According to alumnus and member of the 1975 national championship team, Steve Mariucci ’77 BS, ’83 MAE, “Coach Buck taught us discipline, commitment, effort, enthusiasm and pride. These are the core tenets of his Fourth Quarter Program and principles we have carried with us ever since we had the honor of playing for him.”
Clearly these are values that Steuck has embraced as a student-athlete and as a graduate.
Recently we caught up with Kyle to discuss his opportunities and experiences at Northern Michigan University.
Were there opportunities here at NMU that you feel might not have been available at other schools you considered attending?
Without a doubt. NMU had the widest range of majors and minors (I was undecided coming into college), which was a big selling point for me. The people here were amazing to work with as well. NMU athletically gave me an opportunity to play scholarship college football in the best D2 [Division II] conference in the nation.
Was there a particular coach or faculty member at NMU who inspired or influenced you?
I could not be where I am at today if it were not for Coach Ostrowsky and Coach Boss. They helped me on and off the field and cared about my success. In my opinion, there are no better coaches in the nation. Mrs. Linda Ludwig [‘03 MAE] in the education department, Mr. Brian Myers in the PE department, and Miss Breanne Carlson [‘08 BS, ‘12 MS] in the health department were major influences in my academics at Northern. They helped push me to be the best student I could be and I cannot thank them enough for that!
What do you think helped you prepare for a tryout with the Packers?

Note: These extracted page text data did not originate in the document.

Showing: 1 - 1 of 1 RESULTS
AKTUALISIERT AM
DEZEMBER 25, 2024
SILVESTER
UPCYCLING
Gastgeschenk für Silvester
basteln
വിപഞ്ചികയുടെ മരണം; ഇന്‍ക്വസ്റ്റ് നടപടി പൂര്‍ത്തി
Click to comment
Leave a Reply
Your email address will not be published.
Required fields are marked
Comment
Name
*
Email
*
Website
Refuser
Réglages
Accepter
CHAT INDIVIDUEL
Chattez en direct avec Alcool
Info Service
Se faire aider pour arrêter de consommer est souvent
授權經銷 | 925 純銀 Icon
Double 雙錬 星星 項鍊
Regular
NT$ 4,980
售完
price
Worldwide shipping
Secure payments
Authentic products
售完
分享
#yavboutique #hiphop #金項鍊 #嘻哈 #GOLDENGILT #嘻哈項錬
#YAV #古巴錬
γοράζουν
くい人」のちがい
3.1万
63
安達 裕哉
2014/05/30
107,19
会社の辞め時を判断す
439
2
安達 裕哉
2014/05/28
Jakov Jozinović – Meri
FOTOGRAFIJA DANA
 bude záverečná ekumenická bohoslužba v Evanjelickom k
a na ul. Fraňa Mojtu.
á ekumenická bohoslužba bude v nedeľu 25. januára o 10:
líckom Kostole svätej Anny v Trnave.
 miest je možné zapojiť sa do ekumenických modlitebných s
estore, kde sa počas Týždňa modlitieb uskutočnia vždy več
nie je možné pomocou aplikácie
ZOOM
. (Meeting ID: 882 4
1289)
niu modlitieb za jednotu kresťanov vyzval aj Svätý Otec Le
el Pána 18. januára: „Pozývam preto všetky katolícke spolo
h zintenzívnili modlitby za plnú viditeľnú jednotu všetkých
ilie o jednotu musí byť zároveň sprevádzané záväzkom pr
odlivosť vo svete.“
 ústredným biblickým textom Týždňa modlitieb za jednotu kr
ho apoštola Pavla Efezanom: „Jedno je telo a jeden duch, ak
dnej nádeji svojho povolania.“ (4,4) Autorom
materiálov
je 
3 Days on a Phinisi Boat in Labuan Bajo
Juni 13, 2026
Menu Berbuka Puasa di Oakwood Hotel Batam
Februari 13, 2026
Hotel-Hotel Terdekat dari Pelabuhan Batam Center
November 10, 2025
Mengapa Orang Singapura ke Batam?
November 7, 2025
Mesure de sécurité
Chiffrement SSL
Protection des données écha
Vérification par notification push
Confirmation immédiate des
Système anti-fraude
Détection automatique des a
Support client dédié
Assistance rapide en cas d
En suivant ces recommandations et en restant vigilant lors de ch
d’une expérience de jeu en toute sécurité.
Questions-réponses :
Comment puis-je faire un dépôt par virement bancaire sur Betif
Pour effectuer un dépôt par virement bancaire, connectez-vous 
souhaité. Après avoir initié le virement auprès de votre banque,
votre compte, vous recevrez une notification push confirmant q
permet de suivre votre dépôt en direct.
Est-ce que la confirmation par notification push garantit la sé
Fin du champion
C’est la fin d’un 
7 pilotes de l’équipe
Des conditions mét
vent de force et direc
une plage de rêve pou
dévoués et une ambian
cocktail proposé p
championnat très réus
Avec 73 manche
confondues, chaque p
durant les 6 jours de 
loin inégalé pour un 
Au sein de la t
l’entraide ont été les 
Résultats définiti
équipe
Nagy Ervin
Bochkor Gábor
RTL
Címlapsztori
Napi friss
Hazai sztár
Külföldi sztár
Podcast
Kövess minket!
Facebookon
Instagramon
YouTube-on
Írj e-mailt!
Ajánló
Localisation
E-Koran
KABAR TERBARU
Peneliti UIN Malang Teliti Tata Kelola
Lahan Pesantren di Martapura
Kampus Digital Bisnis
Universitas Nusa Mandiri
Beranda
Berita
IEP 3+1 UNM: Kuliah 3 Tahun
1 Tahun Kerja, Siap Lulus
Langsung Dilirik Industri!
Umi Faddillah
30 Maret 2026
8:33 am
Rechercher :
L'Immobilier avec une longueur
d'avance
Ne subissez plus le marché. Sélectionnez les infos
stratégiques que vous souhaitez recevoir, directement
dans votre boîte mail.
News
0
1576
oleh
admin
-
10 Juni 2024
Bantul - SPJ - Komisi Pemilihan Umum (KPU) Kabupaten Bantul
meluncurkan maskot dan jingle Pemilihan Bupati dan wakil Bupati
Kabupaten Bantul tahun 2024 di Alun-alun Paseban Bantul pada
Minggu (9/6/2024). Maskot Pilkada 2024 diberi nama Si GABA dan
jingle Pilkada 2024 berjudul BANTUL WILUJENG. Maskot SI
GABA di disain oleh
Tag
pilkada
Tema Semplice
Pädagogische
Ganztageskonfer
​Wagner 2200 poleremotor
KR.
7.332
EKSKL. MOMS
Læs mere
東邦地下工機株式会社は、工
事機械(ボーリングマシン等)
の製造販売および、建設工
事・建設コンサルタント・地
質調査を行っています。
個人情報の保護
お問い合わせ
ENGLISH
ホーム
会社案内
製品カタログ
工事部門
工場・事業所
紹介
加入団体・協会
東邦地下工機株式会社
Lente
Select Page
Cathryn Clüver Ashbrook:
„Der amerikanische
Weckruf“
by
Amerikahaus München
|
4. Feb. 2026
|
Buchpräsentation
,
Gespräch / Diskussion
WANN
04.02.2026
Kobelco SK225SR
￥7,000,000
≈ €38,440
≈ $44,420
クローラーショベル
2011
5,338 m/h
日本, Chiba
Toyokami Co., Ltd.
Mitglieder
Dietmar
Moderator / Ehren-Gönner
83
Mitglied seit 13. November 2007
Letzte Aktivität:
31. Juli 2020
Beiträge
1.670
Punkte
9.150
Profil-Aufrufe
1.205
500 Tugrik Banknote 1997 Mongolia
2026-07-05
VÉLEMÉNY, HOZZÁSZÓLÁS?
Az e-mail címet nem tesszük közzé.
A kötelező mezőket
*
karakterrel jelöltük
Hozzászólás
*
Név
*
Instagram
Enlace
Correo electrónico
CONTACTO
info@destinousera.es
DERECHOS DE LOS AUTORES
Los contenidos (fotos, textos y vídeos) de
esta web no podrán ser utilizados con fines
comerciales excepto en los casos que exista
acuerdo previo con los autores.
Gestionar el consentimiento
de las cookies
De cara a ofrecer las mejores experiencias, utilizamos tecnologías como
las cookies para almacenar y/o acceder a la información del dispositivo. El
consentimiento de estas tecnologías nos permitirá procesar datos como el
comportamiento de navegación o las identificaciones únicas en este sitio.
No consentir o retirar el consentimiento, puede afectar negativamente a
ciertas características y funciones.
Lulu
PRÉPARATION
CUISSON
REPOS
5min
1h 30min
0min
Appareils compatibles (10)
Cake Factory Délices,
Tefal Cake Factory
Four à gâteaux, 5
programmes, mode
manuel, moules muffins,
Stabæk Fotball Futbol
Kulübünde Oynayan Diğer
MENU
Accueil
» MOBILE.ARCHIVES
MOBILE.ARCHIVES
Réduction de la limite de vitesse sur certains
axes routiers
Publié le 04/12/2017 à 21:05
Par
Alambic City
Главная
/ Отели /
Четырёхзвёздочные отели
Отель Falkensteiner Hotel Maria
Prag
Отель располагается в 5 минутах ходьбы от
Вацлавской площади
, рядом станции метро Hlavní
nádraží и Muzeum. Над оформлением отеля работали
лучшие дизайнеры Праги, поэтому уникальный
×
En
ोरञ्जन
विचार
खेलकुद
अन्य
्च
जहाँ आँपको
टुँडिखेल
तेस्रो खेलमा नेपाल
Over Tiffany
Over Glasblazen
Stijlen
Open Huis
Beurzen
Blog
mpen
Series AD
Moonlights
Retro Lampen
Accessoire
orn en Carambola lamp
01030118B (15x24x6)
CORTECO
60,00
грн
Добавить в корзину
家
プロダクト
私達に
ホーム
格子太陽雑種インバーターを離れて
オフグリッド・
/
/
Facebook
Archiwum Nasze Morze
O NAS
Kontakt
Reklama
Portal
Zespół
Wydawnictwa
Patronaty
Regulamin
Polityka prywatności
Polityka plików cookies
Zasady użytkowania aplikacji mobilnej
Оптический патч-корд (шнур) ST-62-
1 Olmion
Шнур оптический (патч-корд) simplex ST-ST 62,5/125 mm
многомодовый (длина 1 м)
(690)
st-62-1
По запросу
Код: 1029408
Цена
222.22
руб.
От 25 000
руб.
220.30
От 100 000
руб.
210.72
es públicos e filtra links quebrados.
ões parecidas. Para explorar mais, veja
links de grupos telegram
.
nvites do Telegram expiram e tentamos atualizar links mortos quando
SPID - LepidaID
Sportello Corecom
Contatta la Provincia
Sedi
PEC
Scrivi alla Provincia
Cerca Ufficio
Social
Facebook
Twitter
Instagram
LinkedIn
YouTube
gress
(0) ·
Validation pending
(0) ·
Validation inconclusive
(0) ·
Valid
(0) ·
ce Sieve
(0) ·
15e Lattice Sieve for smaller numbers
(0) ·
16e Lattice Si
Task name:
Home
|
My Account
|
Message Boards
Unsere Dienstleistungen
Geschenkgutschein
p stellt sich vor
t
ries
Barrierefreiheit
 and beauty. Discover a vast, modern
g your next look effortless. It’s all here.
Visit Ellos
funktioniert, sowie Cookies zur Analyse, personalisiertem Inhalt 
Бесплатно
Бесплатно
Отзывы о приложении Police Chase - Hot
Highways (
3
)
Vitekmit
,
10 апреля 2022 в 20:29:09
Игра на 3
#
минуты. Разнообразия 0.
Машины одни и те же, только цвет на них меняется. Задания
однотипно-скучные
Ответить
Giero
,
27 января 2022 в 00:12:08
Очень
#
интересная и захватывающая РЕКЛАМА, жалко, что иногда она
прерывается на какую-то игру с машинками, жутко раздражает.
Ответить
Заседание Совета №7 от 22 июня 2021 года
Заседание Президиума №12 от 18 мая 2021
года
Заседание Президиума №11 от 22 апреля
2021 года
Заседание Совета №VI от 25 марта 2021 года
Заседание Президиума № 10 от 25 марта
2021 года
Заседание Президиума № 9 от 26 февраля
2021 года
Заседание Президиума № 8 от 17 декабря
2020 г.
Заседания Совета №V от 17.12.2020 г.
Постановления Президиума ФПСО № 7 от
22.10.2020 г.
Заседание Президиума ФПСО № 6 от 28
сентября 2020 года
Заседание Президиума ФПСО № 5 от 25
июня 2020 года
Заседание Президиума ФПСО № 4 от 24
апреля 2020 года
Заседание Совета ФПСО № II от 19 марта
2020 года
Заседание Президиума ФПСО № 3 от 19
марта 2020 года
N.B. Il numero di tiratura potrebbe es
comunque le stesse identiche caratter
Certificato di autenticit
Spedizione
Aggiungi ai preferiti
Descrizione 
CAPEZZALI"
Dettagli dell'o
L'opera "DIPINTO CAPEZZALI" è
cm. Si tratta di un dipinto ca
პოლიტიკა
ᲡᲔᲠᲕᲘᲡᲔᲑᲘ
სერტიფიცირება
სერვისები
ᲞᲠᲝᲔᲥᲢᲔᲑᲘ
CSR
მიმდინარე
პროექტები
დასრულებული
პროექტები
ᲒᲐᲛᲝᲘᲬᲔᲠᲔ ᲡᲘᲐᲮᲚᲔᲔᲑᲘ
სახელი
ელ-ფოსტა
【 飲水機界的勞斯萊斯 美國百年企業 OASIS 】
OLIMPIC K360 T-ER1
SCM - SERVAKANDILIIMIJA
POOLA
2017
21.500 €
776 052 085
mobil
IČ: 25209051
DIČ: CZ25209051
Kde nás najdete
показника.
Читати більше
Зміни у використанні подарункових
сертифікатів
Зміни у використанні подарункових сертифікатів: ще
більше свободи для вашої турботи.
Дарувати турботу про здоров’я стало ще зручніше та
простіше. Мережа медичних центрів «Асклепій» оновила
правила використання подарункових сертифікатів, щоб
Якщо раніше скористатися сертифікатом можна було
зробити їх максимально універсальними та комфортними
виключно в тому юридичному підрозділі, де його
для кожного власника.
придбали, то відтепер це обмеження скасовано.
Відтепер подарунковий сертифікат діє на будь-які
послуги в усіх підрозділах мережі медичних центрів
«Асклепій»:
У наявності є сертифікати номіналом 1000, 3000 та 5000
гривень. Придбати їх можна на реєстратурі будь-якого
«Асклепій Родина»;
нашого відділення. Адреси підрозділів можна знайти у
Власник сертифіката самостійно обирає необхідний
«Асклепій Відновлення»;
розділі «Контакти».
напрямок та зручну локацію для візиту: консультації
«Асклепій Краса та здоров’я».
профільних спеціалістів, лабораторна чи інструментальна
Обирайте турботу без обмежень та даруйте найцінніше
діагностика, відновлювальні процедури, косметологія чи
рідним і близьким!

I think always being the “underdog” in my life, my college coaching, and my training all really helped me prepare for my time with the Packers. I was always an underdog and was always told I was “too small” for playing college football. NMU gave me a chance to prove wrong everyone who ever said that. There is no better offensive line coach in the nation than Rob Boss and what he taught me throughout my time with the ‘Cats is what truly made me a better football player. I train every year in my hometown of Green Bay at Synergy Sports and they always do an amazing job at getting me in shape and making sure I am physically ready for whatever workout/tryout I have.
You were the first recipient of the Buck Nystrom Scholarship. What are your thoughts about receiving this support?
I could not be more thankful. Buck is an amazing coach and an even better person. Playing at NMU you hear that name come up a lot and to be the first recipient of the Buck Nystrom Scholarship means the world to me. I will forever be grateful for that.
What are your plans going forward?
The plan is to keep doing my rehab and working out to try and come back from my injury. Whatever happens after that, happens. If things don’t go as planned and football does not work out, I intend to use my degree from NMU and teach somewhere in the state of Wisconsin.
What advice do you have for an NMU student-athlete who might want to follow in your footsteps?
Work hard in everything you do in life because success is a direct result of hard work. And dream big. It was always a dream growing up in Green Bay to play for the Packers, and I made that dream a reality.